### Given task
Format the lines of the listing below as a numbered list, from the start of the listing up to and including the line containing "family: Berberidaceae", and omit any blank lines.

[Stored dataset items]
* * *
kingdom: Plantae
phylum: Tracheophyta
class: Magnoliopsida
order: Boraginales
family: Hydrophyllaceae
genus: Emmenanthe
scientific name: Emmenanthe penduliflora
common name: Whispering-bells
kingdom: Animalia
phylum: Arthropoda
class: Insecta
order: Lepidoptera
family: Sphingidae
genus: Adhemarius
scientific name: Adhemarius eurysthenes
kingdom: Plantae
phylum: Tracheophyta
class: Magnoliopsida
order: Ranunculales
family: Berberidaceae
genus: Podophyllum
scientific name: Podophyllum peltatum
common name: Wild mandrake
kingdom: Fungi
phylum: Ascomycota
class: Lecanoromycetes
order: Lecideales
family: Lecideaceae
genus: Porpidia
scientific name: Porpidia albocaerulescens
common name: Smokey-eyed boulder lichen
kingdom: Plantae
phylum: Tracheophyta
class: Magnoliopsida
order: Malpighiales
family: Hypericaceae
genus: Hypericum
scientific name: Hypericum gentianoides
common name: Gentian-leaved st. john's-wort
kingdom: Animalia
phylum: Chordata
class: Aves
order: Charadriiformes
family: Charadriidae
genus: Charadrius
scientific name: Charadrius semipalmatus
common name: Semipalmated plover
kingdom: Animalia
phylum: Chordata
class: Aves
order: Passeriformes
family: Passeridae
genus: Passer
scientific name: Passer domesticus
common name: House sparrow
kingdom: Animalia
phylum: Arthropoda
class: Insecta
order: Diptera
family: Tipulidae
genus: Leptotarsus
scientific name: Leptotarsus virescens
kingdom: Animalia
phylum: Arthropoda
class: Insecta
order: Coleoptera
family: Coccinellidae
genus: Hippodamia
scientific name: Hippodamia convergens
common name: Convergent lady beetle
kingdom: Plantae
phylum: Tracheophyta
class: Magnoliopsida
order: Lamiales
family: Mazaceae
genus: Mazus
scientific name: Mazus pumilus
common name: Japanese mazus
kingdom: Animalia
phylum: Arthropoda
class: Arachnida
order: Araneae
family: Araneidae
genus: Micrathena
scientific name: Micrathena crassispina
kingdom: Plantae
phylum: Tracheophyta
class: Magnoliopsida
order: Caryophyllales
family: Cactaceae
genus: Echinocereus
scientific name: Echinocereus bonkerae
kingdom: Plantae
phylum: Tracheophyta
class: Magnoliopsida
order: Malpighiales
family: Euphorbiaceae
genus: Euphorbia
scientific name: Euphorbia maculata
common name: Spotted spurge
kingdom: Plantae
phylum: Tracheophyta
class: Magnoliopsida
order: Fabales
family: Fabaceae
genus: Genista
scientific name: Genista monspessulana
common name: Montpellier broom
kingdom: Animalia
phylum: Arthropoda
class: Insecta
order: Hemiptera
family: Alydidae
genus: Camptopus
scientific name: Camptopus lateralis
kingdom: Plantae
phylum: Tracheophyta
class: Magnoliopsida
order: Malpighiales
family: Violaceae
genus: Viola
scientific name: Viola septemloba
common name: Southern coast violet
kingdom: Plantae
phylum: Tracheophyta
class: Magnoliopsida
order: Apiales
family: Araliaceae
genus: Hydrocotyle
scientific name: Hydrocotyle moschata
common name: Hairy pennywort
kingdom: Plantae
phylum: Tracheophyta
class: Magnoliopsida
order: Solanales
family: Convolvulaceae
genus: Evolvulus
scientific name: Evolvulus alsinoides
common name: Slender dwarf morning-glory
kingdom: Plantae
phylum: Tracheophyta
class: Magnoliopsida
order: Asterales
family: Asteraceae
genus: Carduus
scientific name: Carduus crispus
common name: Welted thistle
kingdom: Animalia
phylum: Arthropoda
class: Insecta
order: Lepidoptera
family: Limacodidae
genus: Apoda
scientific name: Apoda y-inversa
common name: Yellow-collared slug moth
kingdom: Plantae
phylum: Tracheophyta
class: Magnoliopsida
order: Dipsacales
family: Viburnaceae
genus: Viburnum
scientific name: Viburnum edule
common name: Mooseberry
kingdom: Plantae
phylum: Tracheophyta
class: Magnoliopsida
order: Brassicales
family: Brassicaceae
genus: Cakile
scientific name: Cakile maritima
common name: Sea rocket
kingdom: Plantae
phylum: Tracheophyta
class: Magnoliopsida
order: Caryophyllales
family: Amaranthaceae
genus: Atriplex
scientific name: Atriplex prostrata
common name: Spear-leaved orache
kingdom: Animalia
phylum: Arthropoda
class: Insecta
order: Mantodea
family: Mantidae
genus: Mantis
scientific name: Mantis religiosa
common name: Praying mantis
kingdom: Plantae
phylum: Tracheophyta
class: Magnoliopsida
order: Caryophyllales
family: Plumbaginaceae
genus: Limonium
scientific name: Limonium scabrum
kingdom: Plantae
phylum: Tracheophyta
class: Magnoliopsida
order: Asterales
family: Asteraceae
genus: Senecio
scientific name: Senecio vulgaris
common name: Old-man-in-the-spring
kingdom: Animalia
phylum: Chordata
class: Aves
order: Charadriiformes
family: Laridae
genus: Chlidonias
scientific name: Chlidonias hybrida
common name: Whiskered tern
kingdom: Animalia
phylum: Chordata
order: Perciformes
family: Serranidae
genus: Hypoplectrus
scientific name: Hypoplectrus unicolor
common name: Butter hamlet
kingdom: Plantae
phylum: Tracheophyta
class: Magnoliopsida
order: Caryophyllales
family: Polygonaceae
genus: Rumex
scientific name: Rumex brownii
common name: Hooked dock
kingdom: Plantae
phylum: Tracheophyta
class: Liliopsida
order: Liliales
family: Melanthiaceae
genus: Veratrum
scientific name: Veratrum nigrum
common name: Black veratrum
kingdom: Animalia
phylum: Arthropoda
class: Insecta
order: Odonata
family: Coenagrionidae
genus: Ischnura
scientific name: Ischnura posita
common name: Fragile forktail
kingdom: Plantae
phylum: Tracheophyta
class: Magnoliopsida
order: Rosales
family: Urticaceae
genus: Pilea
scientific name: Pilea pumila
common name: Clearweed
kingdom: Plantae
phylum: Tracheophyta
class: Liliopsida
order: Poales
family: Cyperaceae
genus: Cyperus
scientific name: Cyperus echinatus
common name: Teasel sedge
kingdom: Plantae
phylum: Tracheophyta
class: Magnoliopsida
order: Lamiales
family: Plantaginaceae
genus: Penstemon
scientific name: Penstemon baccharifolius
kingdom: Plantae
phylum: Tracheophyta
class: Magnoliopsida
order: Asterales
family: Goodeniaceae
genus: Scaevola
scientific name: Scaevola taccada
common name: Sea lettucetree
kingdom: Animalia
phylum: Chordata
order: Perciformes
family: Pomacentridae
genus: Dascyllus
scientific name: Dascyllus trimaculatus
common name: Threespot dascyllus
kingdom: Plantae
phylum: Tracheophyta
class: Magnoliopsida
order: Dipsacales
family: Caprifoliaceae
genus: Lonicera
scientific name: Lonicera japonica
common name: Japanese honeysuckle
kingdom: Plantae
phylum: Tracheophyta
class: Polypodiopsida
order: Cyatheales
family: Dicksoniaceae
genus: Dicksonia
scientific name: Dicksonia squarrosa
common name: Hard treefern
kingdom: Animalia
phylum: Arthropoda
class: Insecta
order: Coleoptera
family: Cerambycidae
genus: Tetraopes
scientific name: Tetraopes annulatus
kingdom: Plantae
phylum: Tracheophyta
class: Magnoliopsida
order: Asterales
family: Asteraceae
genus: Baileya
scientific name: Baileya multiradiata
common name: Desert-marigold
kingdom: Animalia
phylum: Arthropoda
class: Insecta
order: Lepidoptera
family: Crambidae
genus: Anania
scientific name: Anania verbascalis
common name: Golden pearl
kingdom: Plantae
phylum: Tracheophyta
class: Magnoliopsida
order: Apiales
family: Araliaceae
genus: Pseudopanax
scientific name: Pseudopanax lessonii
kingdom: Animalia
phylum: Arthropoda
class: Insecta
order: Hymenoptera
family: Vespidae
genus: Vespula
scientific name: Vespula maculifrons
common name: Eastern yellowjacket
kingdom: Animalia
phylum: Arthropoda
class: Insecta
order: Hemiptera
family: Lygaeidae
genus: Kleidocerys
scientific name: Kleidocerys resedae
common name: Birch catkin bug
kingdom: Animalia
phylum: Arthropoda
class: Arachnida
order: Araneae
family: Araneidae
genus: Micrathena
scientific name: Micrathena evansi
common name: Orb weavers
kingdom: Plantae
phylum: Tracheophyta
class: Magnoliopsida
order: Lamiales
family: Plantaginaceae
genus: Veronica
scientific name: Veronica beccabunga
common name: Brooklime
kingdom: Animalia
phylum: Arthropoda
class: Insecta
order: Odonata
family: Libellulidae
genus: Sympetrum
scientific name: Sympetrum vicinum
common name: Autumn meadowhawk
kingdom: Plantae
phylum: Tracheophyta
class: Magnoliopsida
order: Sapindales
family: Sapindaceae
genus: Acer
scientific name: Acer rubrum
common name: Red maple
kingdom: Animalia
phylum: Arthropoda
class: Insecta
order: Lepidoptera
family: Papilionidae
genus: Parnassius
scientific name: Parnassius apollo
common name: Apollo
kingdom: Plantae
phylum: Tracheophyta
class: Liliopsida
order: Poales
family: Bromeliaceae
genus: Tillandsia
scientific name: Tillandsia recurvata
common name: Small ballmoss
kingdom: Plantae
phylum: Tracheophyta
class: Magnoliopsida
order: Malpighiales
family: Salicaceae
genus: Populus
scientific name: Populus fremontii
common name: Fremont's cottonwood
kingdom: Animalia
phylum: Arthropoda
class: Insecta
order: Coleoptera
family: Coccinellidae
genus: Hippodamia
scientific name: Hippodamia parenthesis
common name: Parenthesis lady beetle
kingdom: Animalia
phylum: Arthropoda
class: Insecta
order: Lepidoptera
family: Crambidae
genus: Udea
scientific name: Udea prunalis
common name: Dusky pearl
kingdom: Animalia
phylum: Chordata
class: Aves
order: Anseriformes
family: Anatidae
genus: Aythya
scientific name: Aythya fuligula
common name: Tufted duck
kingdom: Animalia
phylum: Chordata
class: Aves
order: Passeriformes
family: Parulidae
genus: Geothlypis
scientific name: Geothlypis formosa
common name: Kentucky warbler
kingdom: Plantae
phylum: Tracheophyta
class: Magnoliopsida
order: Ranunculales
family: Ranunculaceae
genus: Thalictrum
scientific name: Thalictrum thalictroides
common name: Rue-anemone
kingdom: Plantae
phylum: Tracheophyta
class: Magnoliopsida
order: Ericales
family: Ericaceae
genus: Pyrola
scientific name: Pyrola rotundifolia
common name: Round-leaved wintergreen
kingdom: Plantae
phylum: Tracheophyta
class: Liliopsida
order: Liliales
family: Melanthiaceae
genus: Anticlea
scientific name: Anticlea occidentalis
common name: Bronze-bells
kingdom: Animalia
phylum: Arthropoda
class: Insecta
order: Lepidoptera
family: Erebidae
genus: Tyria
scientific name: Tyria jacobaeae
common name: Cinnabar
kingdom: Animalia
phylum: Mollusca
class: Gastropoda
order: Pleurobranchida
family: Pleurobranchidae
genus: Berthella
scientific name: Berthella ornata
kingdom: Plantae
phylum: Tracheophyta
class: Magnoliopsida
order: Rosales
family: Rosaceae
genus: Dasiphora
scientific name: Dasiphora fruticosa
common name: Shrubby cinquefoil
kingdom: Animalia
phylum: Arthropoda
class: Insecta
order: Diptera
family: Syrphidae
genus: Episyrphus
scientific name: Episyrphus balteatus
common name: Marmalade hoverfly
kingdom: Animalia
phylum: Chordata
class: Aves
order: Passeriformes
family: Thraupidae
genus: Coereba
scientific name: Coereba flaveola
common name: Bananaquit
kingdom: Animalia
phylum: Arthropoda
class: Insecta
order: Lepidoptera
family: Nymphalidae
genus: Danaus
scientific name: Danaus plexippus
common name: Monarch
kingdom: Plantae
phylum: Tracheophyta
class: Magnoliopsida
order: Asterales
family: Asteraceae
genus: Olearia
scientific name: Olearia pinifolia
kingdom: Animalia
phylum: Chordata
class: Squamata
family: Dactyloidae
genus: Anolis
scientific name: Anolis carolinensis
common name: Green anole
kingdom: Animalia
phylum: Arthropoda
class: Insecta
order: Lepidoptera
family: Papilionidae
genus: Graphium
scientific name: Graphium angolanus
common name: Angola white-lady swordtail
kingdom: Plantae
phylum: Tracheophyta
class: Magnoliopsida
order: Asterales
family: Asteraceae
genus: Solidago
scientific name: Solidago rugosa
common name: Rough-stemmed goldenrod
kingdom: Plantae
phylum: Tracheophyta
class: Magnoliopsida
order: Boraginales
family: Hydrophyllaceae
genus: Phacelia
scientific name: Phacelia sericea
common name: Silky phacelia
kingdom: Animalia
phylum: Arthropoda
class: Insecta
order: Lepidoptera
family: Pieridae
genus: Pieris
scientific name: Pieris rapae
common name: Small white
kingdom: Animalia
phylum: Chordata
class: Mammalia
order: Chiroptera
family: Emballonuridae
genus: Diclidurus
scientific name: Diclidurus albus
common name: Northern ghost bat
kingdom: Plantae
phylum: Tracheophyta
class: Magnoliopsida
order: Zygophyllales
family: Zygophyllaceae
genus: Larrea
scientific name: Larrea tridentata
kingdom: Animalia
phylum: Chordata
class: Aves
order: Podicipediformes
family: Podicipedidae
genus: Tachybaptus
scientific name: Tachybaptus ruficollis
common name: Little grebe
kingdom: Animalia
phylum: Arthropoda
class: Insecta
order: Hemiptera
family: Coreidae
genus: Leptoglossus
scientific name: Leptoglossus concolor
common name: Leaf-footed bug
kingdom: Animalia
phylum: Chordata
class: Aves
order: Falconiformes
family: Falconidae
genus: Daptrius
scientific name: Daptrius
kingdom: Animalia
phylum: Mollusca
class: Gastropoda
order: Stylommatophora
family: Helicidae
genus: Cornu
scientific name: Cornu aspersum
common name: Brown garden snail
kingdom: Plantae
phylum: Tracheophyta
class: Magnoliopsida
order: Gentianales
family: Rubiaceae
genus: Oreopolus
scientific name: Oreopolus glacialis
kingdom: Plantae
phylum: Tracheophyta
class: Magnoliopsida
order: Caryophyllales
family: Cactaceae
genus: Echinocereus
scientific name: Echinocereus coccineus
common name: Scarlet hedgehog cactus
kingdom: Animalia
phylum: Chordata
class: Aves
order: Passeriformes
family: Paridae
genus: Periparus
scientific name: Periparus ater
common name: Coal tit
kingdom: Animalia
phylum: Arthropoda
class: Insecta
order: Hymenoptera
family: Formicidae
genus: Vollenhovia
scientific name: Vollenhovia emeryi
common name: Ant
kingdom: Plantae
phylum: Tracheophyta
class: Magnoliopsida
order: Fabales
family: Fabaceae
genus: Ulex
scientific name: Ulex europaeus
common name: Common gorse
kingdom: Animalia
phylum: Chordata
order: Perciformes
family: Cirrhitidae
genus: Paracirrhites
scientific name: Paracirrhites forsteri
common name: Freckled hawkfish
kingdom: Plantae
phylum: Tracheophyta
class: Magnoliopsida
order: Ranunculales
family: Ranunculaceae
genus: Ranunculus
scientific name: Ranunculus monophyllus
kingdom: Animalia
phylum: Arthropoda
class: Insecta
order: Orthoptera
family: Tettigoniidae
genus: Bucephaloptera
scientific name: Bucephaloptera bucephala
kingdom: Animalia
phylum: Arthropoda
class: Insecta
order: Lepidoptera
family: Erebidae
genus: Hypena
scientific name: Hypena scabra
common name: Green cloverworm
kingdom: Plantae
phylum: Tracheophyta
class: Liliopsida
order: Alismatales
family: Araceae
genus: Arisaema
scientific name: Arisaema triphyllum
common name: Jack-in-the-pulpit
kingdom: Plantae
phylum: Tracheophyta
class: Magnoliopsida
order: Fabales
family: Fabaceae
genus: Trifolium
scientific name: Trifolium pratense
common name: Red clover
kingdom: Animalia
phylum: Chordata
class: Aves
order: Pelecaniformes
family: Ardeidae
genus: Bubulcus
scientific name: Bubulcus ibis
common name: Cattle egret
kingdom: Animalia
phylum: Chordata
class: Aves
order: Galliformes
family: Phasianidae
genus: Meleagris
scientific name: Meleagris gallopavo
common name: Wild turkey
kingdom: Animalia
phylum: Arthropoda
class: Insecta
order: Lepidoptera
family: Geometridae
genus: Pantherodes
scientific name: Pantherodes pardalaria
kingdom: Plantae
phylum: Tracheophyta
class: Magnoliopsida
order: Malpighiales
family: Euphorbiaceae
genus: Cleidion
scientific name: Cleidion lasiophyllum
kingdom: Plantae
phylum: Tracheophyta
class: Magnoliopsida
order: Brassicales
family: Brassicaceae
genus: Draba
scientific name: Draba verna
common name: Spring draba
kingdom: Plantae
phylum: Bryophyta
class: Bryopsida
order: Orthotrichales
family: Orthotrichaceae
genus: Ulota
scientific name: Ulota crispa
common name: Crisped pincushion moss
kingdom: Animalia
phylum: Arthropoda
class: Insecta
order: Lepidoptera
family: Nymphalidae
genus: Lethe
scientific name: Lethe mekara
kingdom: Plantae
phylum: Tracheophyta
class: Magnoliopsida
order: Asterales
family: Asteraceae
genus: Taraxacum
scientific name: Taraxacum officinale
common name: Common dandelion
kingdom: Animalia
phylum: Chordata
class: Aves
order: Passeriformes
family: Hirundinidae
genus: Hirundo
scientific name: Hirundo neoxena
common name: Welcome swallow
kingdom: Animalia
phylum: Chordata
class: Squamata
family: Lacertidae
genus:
* * *
### Task output
1. kingdom: Plantae
2. phylum: Tracheophyta
3. class: Magnoliopsida
4. order: Boraginales
5. family: Hydrophyllaceae
6. genus: Emmenanthe
7. scientific name: Emmenanthe penduliflora
8. common name: Whispering-bells
9. kingdom: Animalia
10. phylum: Arthropoda
11. class: Insecta
12. order: Lepidoptera
13. family: Sphingidae
14. genus: Adhemarius
15. scientific name: Adhemarius eurysthenes
16. kingdom: Plantae
17. phylum: Tracheophyta
18. class: Magnoliopsida
19. order: Ranunculales
20. family: Berberidaceae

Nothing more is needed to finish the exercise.